**EXERCISE OBJECTIVE:** Write the next part of the Git tutorial text, picking up right after its last sentence.

If you already have a directory with stuff in it, you can cd into that directory and just type: git init omitting a name and git will initialize a new repository right there in the current directory.

As you probably expect, creating a repository in Github Desktop is also easy; just look for the + sign in the upper left-hand corner of the app.

Another cool way to create a new repository is right from your github.com account. I suggest you give this a try because it adds a couple nice features. Look for the + again, this time on the right-hand side. The first thing it prompts for is Repository Name. Your Github username creates a namespace so the repository name only has to be unique within your account. While description is also, I think its nice to add one. Then there is a decision to make the repository Public or Private. Private repositories are only available to Paid accounts. I find the cost well worth the investment. Then there is a checkbox for initializing a README file. This is a conventionl and a very worthwhile one in my opinion. Traditionally, it uses all CAPS so that on Unix file systems it would normmally appear first in the file listing. One of Github's founders wrote an interesting piece on Readme Driven Development. You can also add a /.gitignore file right away (we will cover /gitignore later on). And lastly you can choose a LICENSE. Let's not get into licensing issues right now, except that to say that all public repositories should have a license, whichever one that may be.

github.com create new repository

git status is your friend

This is just a quick aside. Seriously, just check git status often. It's really the fastest way to learn what state Git "thinks" your repository is in. Let's check the new repository's status:

$ git status
On branch master

Initial commit

nothing to commit (create/copy files and use "git add" to track)

Adding a new file to a repository

Let's create a first file in the terminal:

$ touch list.md
$ git status
On branch master

Initial commit

Untracked files:
  (use "git add <file>..." to include in what will be committed)

  list.md

Git recognizes that something has changed in the directory, but as of yet, the file is untracked. Let's make a couple of edits to the file. I will use the nano editor.

$ nano list.md
$ cat list.md
# List 1

This is a first list for project2

- item 1
- item 2
- item 4

Remember, this file is untracked, and we can make all the edits we want without it being tracked. When we are ready to start tracking it, we do a git add:

$ git add list.md
$ git status
On branch master

Initial commit

Changes to be committed:
  (use "git rm --cached <file>..." to unstage)

  new file:   list.md

This is one of the very most important things about Git; that staging a file (via git add) is not the same as committing it. Staging a file makes it eligible to be committed. You cannot commit a file without adding (staging) it.

The Github Desktop GUIs actually do allow to add and commit in one step, but behind the scenes the add and commit are separate.

**GIVEN DATA:**

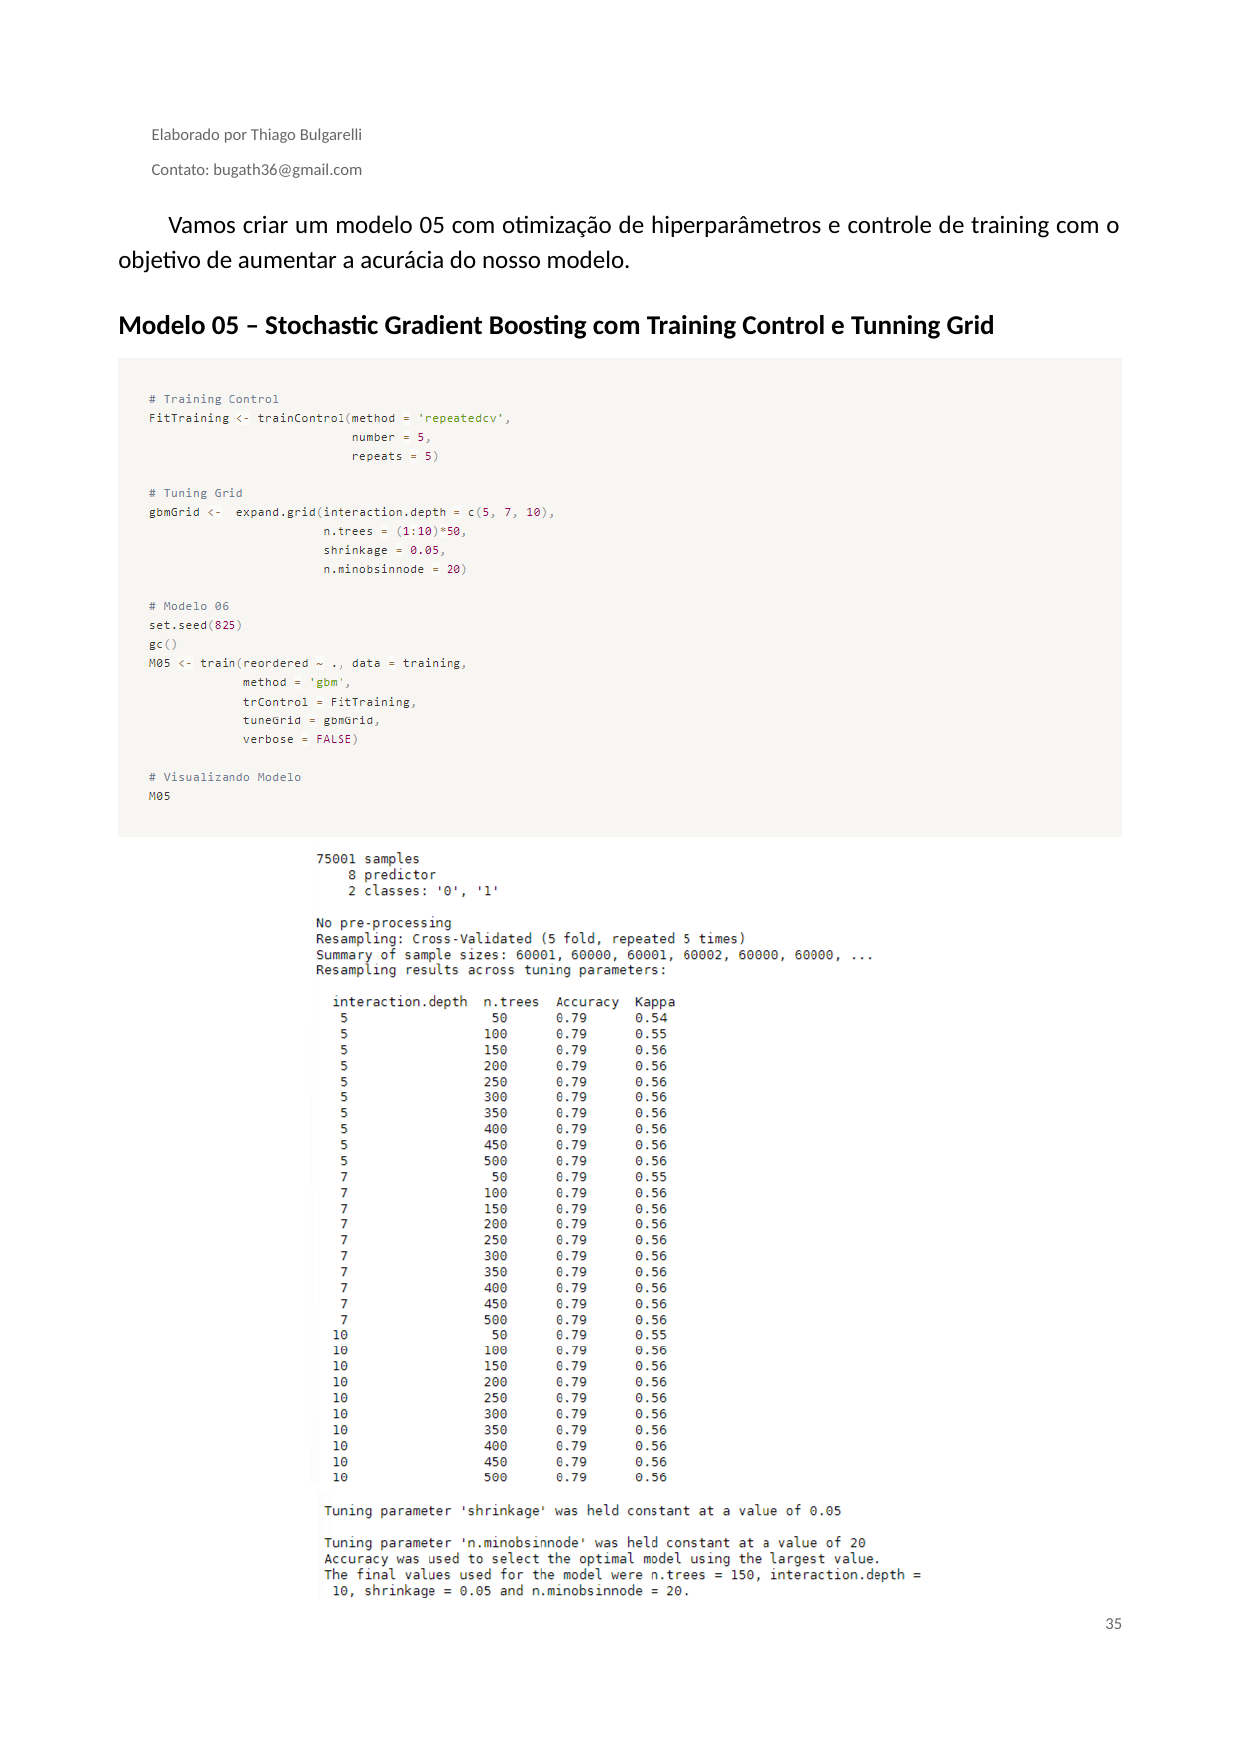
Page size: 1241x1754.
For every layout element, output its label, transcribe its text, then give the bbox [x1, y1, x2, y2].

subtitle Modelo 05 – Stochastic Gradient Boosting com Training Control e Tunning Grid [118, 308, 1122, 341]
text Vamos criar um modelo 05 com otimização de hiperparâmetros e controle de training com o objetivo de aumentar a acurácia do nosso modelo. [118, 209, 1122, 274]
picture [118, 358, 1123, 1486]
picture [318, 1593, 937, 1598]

--

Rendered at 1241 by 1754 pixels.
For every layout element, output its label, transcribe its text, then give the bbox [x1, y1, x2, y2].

**IN RESPONSE:**
Committing our first file

The file is now staged for committing. To make our first commit from the terminal, we just need to use the commit flag and include a commit message. The easiest way to include a message is with the -m flag:

$ git commit -m "My first commit to project2"
[master (root-commit) 166b9f9] My first commit to project2
 1 file changed, 7 insertions(+)
 create mode 100644 list.md
$ git status
On branch master
nothing to commit, working tree clean

This shows our commit and that we now do not have any uncommitted changes.

Git Log

At any point we can review the history of the repository by using git log from the terminal:

$ git log
commit 166b9f9098911e721f11ccb9dde280fecf067ead
Author: Michael McClellan <mcclellan.m@gmail.com>
Date:   Sun Apr 9 19:45:44 2017 -0400

    My first commit to project2

The log shows a commit hash that uniquely identifies the commit. It also shows the Date and Author as well as our commit message.

Later, we will see that the log of commits is also formatted and displayed nicely at github.com. You can click on a commit and see the full diff and all the metadata about the commit.

File Modifications

Well it looks like we have our first bug. I omitted item 3 from the list. After editing, I can see what the difference between my working tree and the last commit by using the git diff command:

$ nano list.md
$ git diff list.md
diff --git a/list.md b/list.md
index 715c9de..9a4597a 100644
--- a/list.md
+++ b/list.md
@@ -4,4 +4,5 @@ This is a first list for project2

 - item 1
 - item 2
+- item 3
 - item 4

It shows that I added a line to the file. You can also use the --stat command to suppress the patch information. Let's also check status again:

$ git status
On branch master
Changes not staged for commit:
  (use "git add <file>..." to update what will be committed)
  (use "git checkout -- <file>..." to discard changes in working directory)

  modified:   list.md

no changes added to commit (use "git add" and/or "git commit -a")

Git recognizes that something has been changed. This time its not a new file but a modification of an existing file. The new change has not been staged though, so to stage it we again use git add. It may seem weird to use add again, but this is how git differentiates untracked changes from those that are staged and ready to be committed.

$ git add list.md
$ git commit -m "Fixed missing item"
[master 7bc5ee0] Fixed missing item
 1 file changed, 1 insertion(+)

In a real project you may have many files in different states with some ready to be committed and others not ready. Let's make a few more edits for an example scenario:

$ nano list2.md
$ nano list.md
$ git diff list.md
diff --git a/list.md b/list.md
index 9a4597a..1bbe450 100644
--- a/list.md
+++ b/list.md
@@ -6,3 +6,4 @@ This is a first list for project2
 - item 2
 - item 3
 - item 4
+- item Im still thinking about
$ git status
On branch master
Changes not staged for commit:
  (use "git add <file>..." to update what will be committed)
  (use "git checkout -- <file>..." to discard changes in working directory)

  modified:   list.md

Untracked files:
  (use "git add <file>..." to include in what will be committed)

  list2.md

no changes added to commit (use "git add" and/or "git commit -a")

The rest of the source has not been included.